# START OF Exercise material
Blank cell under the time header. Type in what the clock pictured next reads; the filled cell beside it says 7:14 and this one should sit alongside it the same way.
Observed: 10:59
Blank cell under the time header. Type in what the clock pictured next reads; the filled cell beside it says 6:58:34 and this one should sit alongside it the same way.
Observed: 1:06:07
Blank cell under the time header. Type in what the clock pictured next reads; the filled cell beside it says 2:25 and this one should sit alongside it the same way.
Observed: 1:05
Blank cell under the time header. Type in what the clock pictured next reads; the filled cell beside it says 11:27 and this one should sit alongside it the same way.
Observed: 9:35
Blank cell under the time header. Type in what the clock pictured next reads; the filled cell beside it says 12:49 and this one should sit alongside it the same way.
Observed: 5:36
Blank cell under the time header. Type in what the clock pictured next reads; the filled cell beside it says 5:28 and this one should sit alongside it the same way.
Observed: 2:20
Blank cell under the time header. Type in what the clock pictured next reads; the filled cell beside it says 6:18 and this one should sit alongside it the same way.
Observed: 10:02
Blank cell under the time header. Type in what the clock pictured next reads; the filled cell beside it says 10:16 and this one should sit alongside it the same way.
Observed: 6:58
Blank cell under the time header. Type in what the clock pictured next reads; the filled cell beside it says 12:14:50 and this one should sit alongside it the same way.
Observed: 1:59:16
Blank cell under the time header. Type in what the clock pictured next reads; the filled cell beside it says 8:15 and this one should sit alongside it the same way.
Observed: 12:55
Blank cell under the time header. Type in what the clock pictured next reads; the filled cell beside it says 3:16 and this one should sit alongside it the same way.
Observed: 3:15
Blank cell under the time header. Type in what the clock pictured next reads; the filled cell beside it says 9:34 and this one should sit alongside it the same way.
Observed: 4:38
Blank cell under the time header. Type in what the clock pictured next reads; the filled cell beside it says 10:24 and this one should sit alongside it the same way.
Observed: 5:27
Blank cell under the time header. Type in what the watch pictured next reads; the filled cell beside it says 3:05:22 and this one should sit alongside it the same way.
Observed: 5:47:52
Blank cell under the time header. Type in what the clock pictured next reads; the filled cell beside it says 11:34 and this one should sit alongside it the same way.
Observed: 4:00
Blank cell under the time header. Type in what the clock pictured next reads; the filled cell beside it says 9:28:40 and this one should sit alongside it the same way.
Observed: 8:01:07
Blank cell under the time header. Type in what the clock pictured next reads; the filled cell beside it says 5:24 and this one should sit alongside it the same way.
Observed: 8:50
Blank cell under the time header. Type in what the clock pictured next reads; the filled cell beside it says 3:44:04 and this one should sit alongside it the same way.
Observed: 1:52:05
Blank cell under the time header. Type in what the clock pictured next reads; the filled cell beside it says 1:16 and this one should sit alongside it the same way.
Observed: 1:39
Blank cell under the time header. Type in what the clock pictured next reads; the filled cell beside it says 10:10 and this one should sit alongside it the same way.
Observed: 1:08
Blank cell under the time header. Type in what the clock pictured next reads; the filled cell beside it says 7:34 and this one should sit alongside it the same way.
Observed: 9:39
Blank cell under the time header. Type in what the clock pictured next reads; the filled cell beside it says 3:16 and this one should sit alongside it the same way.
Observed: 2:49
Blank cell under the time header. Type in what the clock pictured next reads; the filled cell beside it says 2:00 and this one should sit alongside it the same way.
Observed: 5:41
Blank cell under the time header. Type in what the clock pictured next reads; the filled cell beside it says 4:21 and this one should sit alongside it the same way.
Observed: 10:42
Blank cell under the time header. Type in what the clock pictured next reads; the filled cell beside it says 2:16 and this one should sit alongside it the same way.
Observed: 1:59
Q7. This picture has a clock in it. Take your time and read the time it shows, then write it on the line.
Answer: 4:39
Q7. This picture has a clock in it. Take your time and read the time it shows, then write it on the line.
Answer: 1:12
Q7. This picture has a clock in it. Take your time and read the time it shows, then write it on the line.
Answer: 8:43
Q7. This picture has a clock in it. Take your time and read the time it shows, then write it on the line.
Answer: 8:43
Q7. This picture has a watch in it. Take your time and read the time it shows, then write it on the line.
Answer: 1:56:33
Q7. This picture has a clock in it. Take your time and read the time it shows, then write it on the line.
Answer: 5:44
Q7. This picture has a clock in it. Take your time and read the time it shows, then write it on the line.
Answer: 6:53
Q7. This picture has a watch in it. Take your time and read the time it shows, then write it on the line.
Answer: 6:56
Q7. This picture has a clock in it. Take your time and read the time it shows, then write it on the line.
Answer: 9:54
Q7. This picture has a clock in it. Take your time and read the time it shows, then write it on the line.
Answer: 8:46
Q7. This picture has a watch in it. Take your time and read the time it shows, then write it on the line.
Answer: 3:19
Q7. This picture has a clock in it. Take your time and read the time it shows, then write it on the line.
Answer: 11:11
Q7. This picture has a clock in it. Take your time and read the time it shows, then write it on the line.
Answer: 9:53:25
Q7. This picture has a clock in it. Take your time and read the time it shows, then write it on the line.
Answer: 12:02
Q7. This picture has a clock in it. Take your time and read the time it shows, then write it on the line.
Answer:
# END OF Exercise material
Rewrite the entire material above, replacing each occurrence of "clock" with "timepiece" and leaving every other character as it stands.

Final result ->
Blank cell under the time header. Type in what the timepiece pictured next reads; the filled cell beside it says 7:14 and this one should sit alongside it the same way.
Observed: 10:59
Blank cell under the time header. Type in what the timepiece pictured next reads; the filled cell beside it says 6:58:34 and this one should sit alongside it the same way.
Observed: 1:06:07
Blank cell under the time header. Type in what the timepiece pictured next reads; the filled cell beside it says 2:25 and this one should sit alongside it the same way.
Observed: 1:05
Blank cell under the time header. Type in what the timepiece pictured next reads; the filled cell beside it says 11:27 and this one should sit alongside it the same way.
Observed: 9:35
Blank cell under the time header. Type in what the timepiece pictured next reads; the filled cell beside it says 12:49 and this one should sit alongside it the same way.
Observed: 5:36
Blank cell under the time header. Type in what the timepiece pictured next reads; the filled cell beside it says 5:28 and this one should sit alongside it the same way.
Observed: 2:20
Blank cell under the time header. Type in what the timepiece pictured next reads; the filled cell beside it says 6:18 and this one should sit alongside it the same way.
Observed: 10:02
Blank cell under the time header. Type in what the timepiece pictured next reads; the filled cell beside it says 10:16 and this one should sit alongside it the same way.
Observed: 6:58
Blank cell under the time header. Type in what the timepiece pictured next reads; the filled cell beside it says 12:14:50 and this one should sit alongside it the same way.
Observed: 1:59:16
Blank cell under the time header. Type in what the timepiece pictured next reads; the filled cell beside it says 8:15 and this one should sit alongside it the same way.
Observed: 12:55
Blank cell under the time header. Type in what the timepiece pictured next reads; the filled cell beside it says 3:16 and this one should sit alongside it the same way.
Observed: 3:15
Blank cell under the time header. Type in what the timepiece pictured next reads; the filled cell beside it says 9:34 and this one should sit alongside it the same way.
Observed: 4:38
Blank cell under the time header. Type in what the timepiece pictured next reads; the filled cell beside it says 10:24 and this one should sit alongside it the same way.
Observed: 5:27
Blank cell under the time header. Type in what the watch pictured next reads; the filled cell beside it says 3:05:22 and this one should sit alongside it the same way.
Observed: 5:47:52
Blank cell under the time header. Type in what the timepiece pictured next reads; the filled cell beside it says 11:34 and this one should sit alongside it the same way.
Observed: 4:00
Blank cell under the time header. Type in what the timepiece pictured next reads; the filled cell beside it says 9:28:40 and this one should sit alongside it the same way.
Observed: 8:01:07
Blank cell under the time header. Type in what the timepiece pictured next reads; the filled cell beside it says 5:24 and this one should sit alongside it the same way.
Observed: 8:50
Blank cell under the time header. Type in what the timepiece pictured next reads; the filled cell beside it says 3:44:04 and this one should sit alongside it the same way.
Observed: 1:52:05
Blank cell under the time header. Type in what the timepiece pictured next reads; the filled cell beside it says 1:16 and this one should sit alongside it the same way.
Observed: 1:39
Blank cell under the time header. Type in what the timepiece pictured next reads; the filled cell beside it says 10:10 and this one should sit alongside it the same way.
Observed: 1:08
Blank cell under the time header. Type in what the timepiece pictured next reads; the filled cell beside it says 7:34 and this one should sit alongside it the same way.
Observed: 9:39
Blank cell under the time header. Type in what the timepiece pictured next reads; the filled cell beside it says 3:16 and this one should sit alongside it the same way.
Observed: 2:49
Blank cell under the time header. Type in what the timepiece pictured next reads; the filled cell beside it says 2:00 and this one should sit alongside it the same way.
Observed: 5:41
Blank cell under the time header. Type in what the timepiece pictured next reads; the filled cell beside it says 4:21 and this one should sit alongside it the same way.
Observed: 10:42
Blank cell under the time header. Type in what the timepiece pictured next reads; the filled cell beside it says 2:16 and this one should sit alongside it the same way.
Observed: 1:59
Q7. This picture has a timepiece in it. Take your time and read the time it shows, then write it on the line.
Answer: 4:39
Q7. This picture has a timepiece in it. Take your time and read the time it shows, then write it on the line.
Answer: 1:12
Q7. This picture has a timepiece in it. Take your time and read the time it shows, then write it on the line.
Answer: 8:43
Q7. This picture has a timepiece in it. Take your time and read the time it shows, then write it on the line.
Answer: 8:43
Q7. This picture has a watch in it. Take your time and read the time it shows, then write it on the line.
Answer: 1:56:33
Q7. This picture has a timepiece in it. Take your time and read the time it shows, then write it on the line.
Answer: 5:44
Q7. This picture has a timepiece in it. Take your time and read the time it shows, then write it on the line.
Answer: 6:53
Q7. This picture has a watch in it. Take your time and read the time it shows, then write it on the line.
Answer: 6:56
Q7. This picture has a timepiece in it. Take your time and read the time it shows, then write it on the line.
Answer: 9:54
Q7. This picture has a timepiece in it. Take your time and read the time it shows, then write it on the line.
Answer: 8:46
Q7. This picture has a watch in it. Take your time and read the time it shows, then write it on the line.
Answer: 3:19
Q7. This picture has a timepiece in it. Take your time and read the time it shows, then write it on the line.
Answer: 11:11
Q7. This picture has a timepiece in it. Take your time and read the time it shows, then write it on the line.
Answer: 9:53:25
Q7. This picture has a timepiece in it. Take your time and read the time it shows, then write it on the line.
Answer: 12:02
Q7. This picture has a timepiece in it. Take your time and read the time it shows, then write it on the line.
Answer:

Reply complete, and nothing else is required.